- YOUR OBJECTIVE
Here the requirement is to repeat every record exactly, in full.

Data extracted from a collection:
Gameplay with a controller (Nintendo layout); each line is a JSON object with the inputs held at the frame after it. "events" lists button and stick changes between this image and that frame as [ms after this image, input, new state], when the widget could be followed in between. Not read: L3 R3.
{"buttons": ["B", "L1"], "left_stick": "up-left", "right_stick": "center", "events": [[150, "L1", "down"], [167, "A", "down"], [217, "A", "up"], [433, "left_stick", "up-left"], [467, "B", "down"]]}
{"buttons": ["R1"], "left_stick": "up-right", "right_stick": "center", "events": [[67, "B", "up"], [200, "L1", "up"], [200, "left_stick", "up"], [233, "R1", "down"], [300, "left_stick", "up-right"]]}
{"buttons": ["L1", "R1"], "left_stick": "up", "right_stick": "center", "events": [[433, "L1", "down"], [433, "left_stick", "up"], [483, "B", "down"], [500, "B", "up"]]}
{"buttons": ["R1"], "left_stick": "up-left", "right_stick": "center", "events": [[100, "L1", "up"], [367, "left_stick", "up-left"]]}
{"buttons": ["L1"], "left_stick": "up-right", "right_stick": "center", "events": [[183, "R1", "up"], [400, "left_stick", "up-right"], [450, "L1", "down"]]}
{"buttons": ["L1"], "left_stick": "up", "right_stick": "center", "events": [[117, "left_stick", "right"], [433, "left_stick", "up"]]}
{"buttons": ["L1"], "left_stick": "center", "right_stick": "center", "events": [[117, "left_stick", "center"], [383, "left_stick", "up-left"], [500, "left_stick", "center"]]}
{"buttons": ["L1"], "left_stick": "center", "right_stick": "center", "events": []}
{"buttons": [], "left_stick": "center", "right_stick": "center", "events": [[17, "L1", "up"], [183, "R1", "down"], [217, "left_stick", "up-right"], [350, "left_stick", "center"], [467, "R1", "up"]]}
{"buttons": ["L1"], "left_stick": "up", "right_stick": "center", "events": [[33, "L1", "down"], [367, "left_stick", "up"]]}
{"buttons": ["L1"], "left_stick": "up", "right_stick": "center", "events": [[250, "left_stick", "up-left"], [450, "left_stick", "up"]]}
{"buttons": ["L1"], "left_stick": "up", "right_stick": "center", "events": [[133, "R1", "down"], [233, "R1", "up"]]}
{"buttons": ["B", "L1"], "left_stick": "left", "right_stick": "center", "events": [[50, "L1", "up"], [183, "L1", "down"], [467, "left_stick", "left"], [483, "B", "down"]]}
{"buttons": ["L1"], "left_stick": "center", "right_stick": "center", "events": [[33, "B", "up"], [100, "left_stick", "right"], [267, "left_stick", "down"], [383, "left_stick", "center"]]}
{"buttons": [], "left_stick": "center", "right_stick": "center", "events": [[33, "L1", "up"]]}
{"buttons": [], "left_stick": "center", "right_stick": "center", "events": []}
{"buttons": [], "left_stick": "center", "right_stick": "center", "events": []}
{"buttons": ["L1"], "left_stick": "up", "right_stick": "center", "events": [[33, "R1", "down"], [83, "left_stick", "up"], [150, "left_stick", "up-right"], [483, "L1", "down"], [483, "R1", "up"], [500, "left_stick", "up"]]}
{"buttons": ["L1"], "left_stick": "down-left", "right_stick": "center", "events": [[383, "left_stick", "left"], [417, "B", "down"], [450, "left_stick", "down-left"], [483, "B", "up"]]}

- RESULT
Gameplay with a controller (Nintendo layout); each line is a JSON object with the inputs held at the frame after it. "events" lists button and stick changes between this image and that frame as [ms after this image, input, new state], when the widget could be followed in between. Not read: L3 R3.
{"buttons": ["B", "L1"], "left_stick": "up-left", "right_stick": "center", "events": [[150, "L1", "down"], [167, "A", "down"], [217, "A", "up"], [433, "left_stick", "up-left"], [467, "B", "down"]]}
{"buttons": ["R1"], "left_stick": "up-right", "right_stick": "center", "events": [[67, "B", "up"], [200, "L1", "up"], [200, "left_stick", "up"], [233, "R1", "down"], [300, "left_stick", "up-right"]]}
{"buttons": ["L1", "R1"], "left_stick": "up", "right_stick": "center", "events": [[433, "L1", "down"], [433, "left_stick", "up"], [483, "B", "down"], [500, "B", "up"]]}
{"buttons": ["R1"], "left_stick": "up-left", "right_stick": "center", "events": [[100, "L1", "up"], [367, "left_stick", "up-left"]]}
{"buttons": ["L1"], "left_stick": "up-right", "right_stick": "center", "events": [[183, "R1", "up"], [400, "left_stick", "up-right"], [450, "L1", "down"]]}
{"buttons": ["L1"], "left_stick": "up", "right_stick": "center", "events": [[117, "left_stick", "right"], [433, "left_stick", "up"]]}
{"buttons": ["L1"], "left_stick": "center", "right_stick": "center", "events": [[117, "left_stick", "center"], [383, "left_stick", "up-left"], [500, "left_stick", "center"]]}
{"buttons": ["L1"], "left_stick": "center", "right_stick": "center", "events": []}
{"buttons": [], "left_stick": "center", "right_stick": "center", "events": [[17, "L1", "up"], [183, "R1", "down"], [217, "left_stick", "up-right"], [350, "left_stick", "center"], [467, "R1", "up"]]}
{"buttons": ["L1"], "left_stick": "up", "right_stick": "center", "events": [[33, "L1", "down"], [367, "left_stick", "up"]]}
{"buttons": ["L1"], "left_stick": "up", "right_stick": "center", "events": [[250, "left_stick", "up-left"], [450, "left_stick", "up"]]}
{"buttons": ["L1"], "left_stick": "up", "right_stick": "center", "events": [[133, "R1", "down"], [233, "R1", "up"]]}
{"buttons": ["B", "L1"], "left_stick": "left", "right_stick": "center", "events": [[50, "L1", "up"], [183, "L1", "down"], [467, "left_stick", "left"], [483, "B", "down"]]}
{"buttons": ["L1"], "left_stick": "center", "right_stick": "center", "events": [[33, "B", "up"], [100, "left_stick", "right"], [267, "left_stick", "down"], [383, "left_stick", "center"]]}
{"buttons": [], "left_stick": "center", "right_stick": "center", "events": [[33, "L1", "up"]]}
{"buttons": [], "left_stick": "center", "right_stick": "center", "events": []}
{"buttons": [], "left_stick": "center", "right_stick": "center", "events": []}
{"buttons": ["L1"], "left_stick": "up", "right_stick": "center", "events": [[33, "R1", "down"], [83, "left_stick", "up"], [150, "left_stick", "up-right"], [483, "L1", "down"], [483, "R1", "up"], [500, "left_stick", "up"]]}
{"buttons": ["L1"], "left_stick": "down-left", "right_stick": "center", "events": [[383, "left_stick", "left"], [417, "B", "down"], [450, "left_stick", "down-left"], [483, "B", "up"]]}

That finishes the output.